**YOUR OBJECTIVE**
Check every line of the data below for "שאוקראינה". Copy each one that has it.
++++ SOURCE RECORDS ++++
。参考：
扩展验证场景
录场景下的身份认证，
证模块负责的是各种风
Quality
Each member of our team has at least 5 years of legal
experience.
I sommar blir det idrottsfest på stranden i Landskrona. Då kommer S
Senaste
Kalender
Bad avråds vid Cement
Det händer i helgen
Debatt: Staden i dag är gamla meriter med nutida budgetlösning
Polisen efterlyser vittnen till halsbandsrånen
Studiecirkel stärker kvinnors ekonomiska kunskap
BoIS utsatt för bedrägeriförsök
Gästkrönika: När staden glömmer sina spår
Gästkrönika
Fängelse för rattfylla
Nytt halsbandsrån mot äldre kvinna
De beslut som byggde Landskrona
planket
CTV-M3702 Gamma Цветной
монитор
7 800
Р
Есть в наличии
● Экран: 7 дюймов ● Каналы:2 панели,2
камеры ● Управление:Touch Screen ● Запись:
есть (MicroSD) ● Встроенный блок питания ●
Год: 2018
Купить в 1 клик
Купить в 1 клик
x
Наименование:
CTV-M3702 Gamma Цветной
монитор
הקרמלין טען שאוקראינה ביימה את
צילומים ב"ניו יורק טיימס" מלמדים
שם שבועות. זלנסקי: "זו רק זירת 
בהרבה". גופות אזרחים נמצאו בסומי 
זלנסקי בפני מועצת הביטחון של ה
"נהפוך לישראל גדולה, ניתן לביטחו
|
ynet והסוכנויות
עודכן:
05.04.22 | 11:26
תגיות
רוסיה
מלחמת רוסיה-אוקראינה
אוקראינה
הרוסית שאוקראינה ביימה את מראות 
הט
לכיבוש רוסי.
++++
**SOLVED EXERCISE**
הקרמלין טען שאוקראינה ביימה את
הרוסית שאוקראינה ביימה את מראות 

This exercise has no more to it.